@alexharsanyi I’m giving your nice data-frame
package a try. Thanks for writing and kindly providing it to everyone.
(*) CSV reading and RFC 4180
I think the procedure df-read/csv
does not satisfy RFC 4180. It seems to the expect that every CSV record is one a line by itself — that is, it doesn’t allow a quoted newline. I got around that by using the csv-reading
package.
(*) Looking up in data frames, the need for sorting a series
I’m thinking I didn’t understand how to use df-lookup
. It demands a sorted series, right? But the library didn’t provide any sorting mechanism for the data frame. If I sort a series using sort
, how will the data frame know that I’ve changed rows out of order? The way I think of a data frame is just like a table — the fact that the data structure stores the data in columns just seems to me a matter of implementation. If I sort a column, I should sort all others too. I could get the data out of the data-frame, sort it properly and then place it back, but that tells me I probably didn’t get something.
@alexharsanyi has joined the channel
Wow. I clicked on the button “invite” the person, but didn’t know this would force-join the person right away. Sorry about this violent move! Didn’t mean to!
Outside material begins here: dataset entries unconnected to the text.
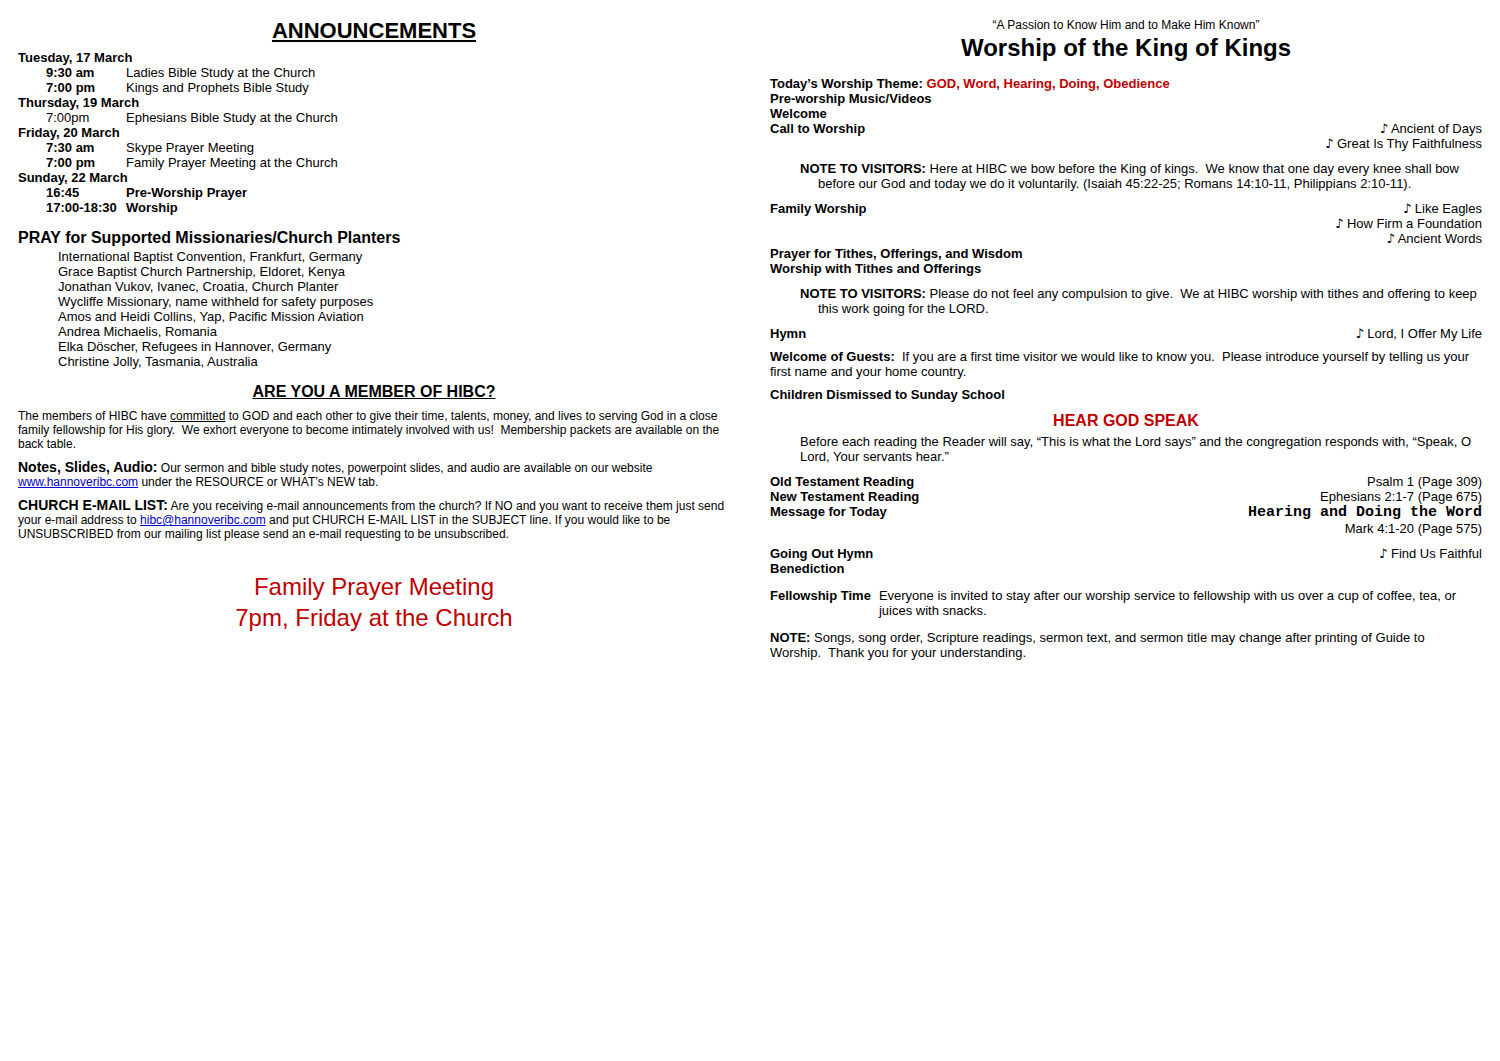ANNOUNCEMENTS
Tuesday, 17 March
9:30 am Ladies Bible Study at the Church
7:00 pm Kings and Prophets Bible Study
Thursday, 19 March
7:00pm Ephesians Bible Study at the Church
Friday, 20 March
7:30 am Skype Prayer Meeting
7:00 pm Family Prayer Meeting at the Church
Sunday, 22 March
16:45 Pre-Worship Prayer
17:00-18:30 Worship
PRAY for Supported Missionaries/Church Planters
International Baptist Convention, Frankfurt, Germany
Grace Baptist Church Partnership, Eldoret, Kenya
Jonathan Vukov, Ivanec, Croatia, Church Planter
Wycliffe Missionary, name withheld for safety purposes
Amos and Heidi Collins, Yap, Pacific Mission Aviation
Andrea Michaelis, Romania
Elka Döscher, Refugees in Hannover, Germany
Christine Jolly, Tasmania, Australia
ARE YOU A MEMBER OF HIBC?
The members of HIBC have committed to GOD and each other to give their time, talents, money, and lives to serving God in a close family fellowship for His glory. We exhort everyone to become intimately involved with us! Membership packets are available on the back table.
Notes, Slides, Audio: Our sermon and bible study notes, powerpoint slides, and audio are available on our website www.hannoveribc.com under the RESOURCE or WHAT’s NEW tab.
CHURCH E-MAIL LIST: Are you receiving e-mail announcements from the church? If NO and you want to receive them just send your e-mail address to hibc@hannoveribc.com and put CHURCH E-MAIL LIST in the SUBJECT line. If you would like to be UNSUBSCRIBED from our mailing list please send an e-mail requesting to be unsubscribed.
Family Prayer Meeting
7pm, Friday at the Church
“A Passion to Know Him and to Make Him Known”
Worship of the King of Kings
Today’s Worship Theme: GOD, Word, Hearing, Doing, Obedience
Pre-worship Music/Videos
Welcome
Call to Worship ♪ Ancient of Days
♪ Great Is Thy Faithfulness
NOTE TO VISITORS: Here at HIBC we bow before the King of kings. We know that one day every knee shall bow before our God and today we do it voluntarily. (Isaiah 45:22-25; Romans 14:10-11, Philippians 2:10-11).
Family Worship ♪ Like Eagles
♪ How Firm a Foundation
♪ Ancient Words
Prayer for Tithes, Offerings, and Wisdom
Worship with Tithes and Offerings
NOTE TO VISITORS: Please do not feel any compulsion to give. We at HIBC worship with tithes and offering to keep this work going for the LORD.
Hymn ♪ Lord, I Offer My Life
Welcome of Guests: If you are a first time visitor we would like to know you. Please introduce yourself by telling us your first name and your home country.
Children Dismissed to Sunday School
HEAR GOD SPEAK
Before each reading the Reader will say, “This is what the Lord says” and the congregation responds with, “Speak, O Lord, Your servants hear.”
Old Testament Reading Psalm 1 (Page 309)
New Testament Reading Ephesians 2:1-7 (Page 675)
Message for Today Hearing and Doing the Word
Mark 4:1-20 (Page 575)
Going Out Hymn ♪ Find Us Faithful
Benediction
Fellowship Time Everyone is invited to stay after our worship service to fellowship with us over a cup of coffee, tea, or juices with snacks.
NOTE: Songs, song order, Scripture readings, sermon text, and sermon title may change after printing of Guide to Worship. Thank you for your understanding.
The bot actually says it just invited the person. :slightly_smiling_face:
It is possible that df-read/csv
does not fully conform to RFC 4180 and to many other weird CSV variants out there — so far it has worked fine for the datasets I need, and I add features as I need them.
with regards to df-lookup
— the data series are expected to be already sorted, and the user just needs to tell the data frame object that a series is sorted using df-set-sorted!
, there are no facilities for sorting data, because the data sets I had to deal with were already sorted. For looking up rows based on unsorted series, you can use df-select
, or df-select*
with a #:filter
to select just the rows you are looking for (this will search the series in linear time).